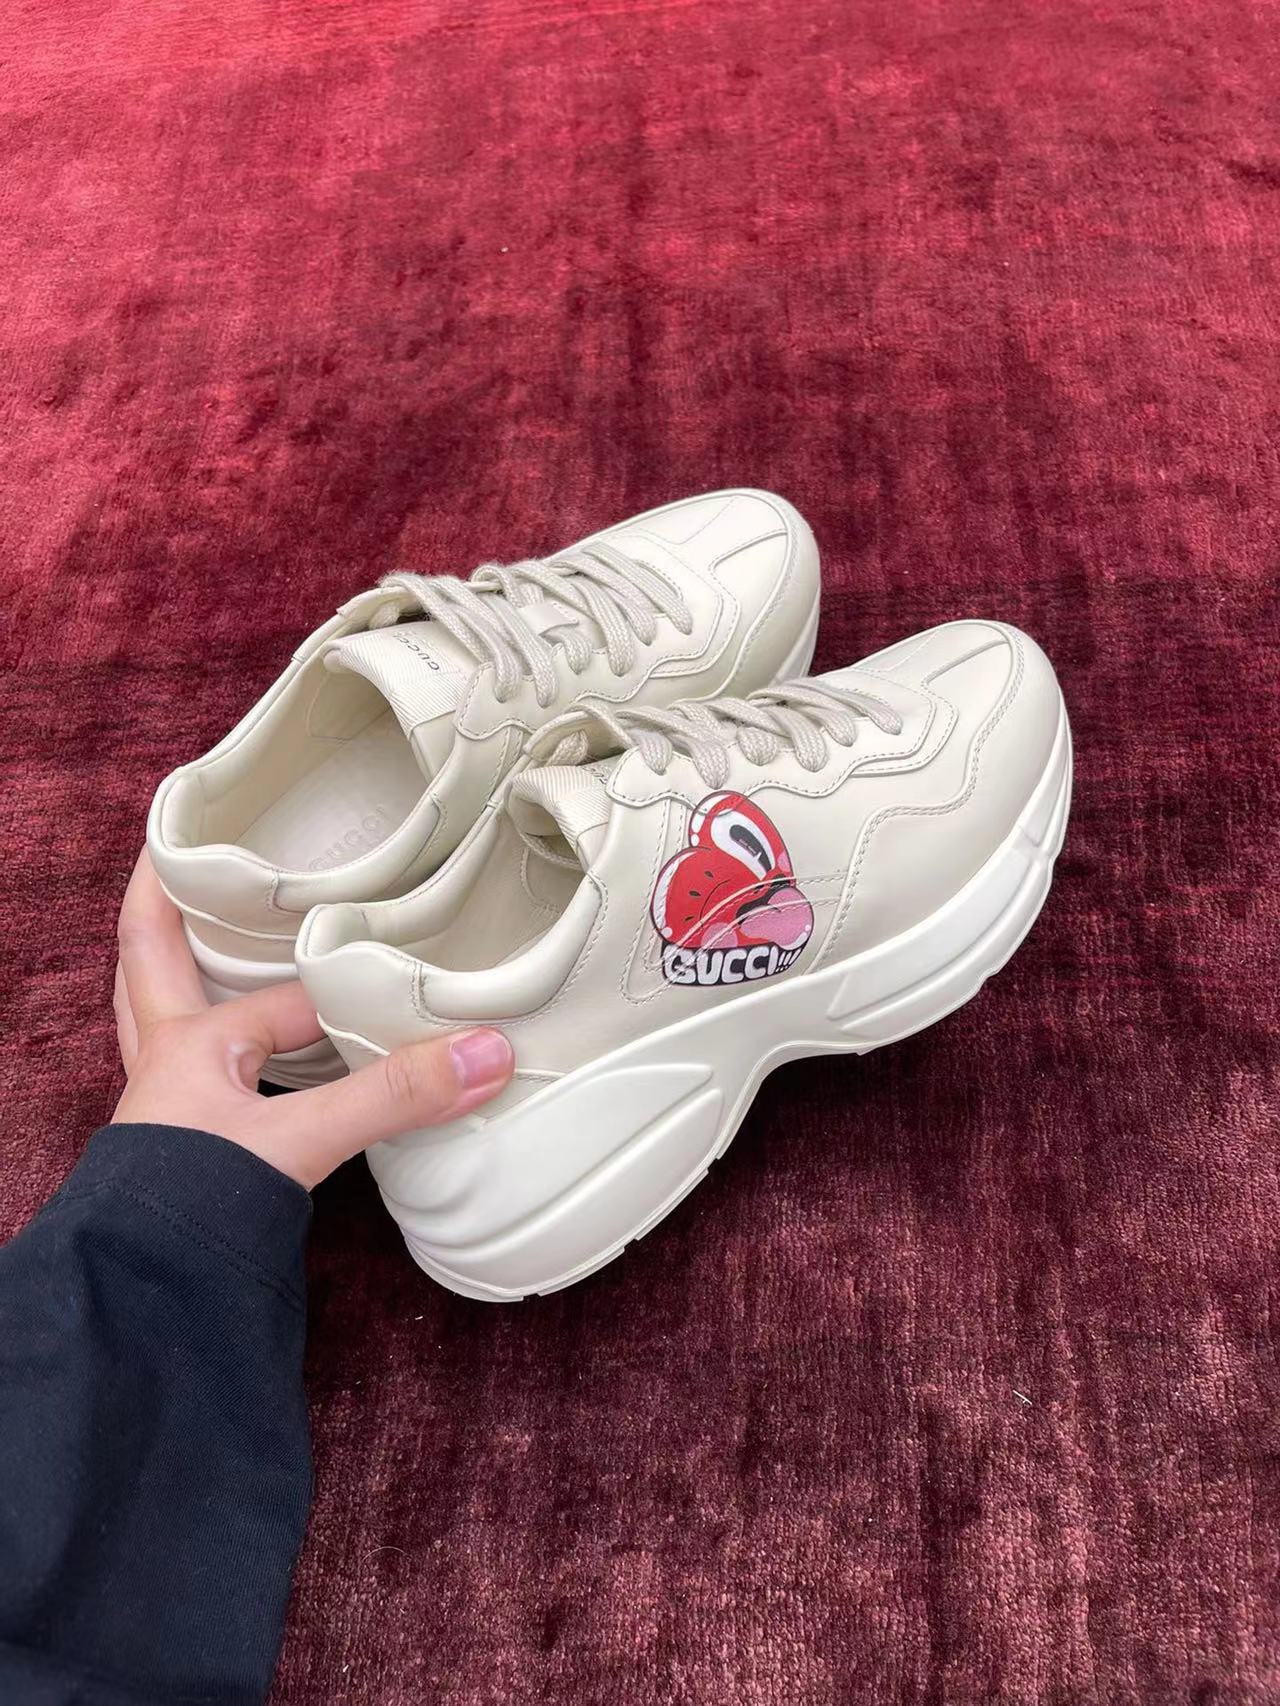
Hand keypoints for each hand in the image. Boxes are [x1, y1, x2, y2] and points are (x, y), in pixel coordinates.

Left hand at [112, 853, 513, 1187]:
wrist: (145, 1300)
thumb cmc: (191, 1208)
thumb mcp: (301, 1139)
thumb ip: (394, 1097)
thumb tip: (486, 1052)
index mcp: (190, 1043)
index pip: (287, 994)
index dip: (346, 980)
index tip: (396, 958)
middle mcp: (170, 1065)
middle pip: (150, 963)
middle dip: (165, 910)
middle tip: (180, 857)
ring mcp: (171, 1108)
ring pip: (161, 1016)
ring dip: (182, 975)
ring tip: (208, 937)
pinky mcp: (187, 1152)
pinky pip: (202, 1077)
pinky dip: (223, 1051)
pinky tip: (254, 1057)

- - -

### Description of the task
Retype the data above as given, letting no picture into the copy.

### Response box
Hand keypoints for each hand in the image. Boxes are [x1, y1, x2, y2] and points are (x, y), in pixel coordinates.

Left hand at [112, 853, 513, 1187]:
wrist: (145, 1300)
thumb cmc: (191, 1208)
thumb mcp: (301, 1139)
thumb ip: (394, 1097)
thumb tip: (486, 1052)
index mcp: (190, 1043)
index pip: (287, 994)
index dip: (346, 980)
index tip: (396, 958)
middle mcp: (170, 1065)
middle pip: (150, 963)
middle dip: (165, 910)
middle tip: (180, 857)
ring mcp: (171, 1108)
ring pip: (161, 1016)
ring dip: (182, 975)
ring tip: (208, 937)
pinky mcp: (187, 1152)
pinky pip: (202, 1077)
pinky dip: (223, 1051)
pinky tip: (254, 1057)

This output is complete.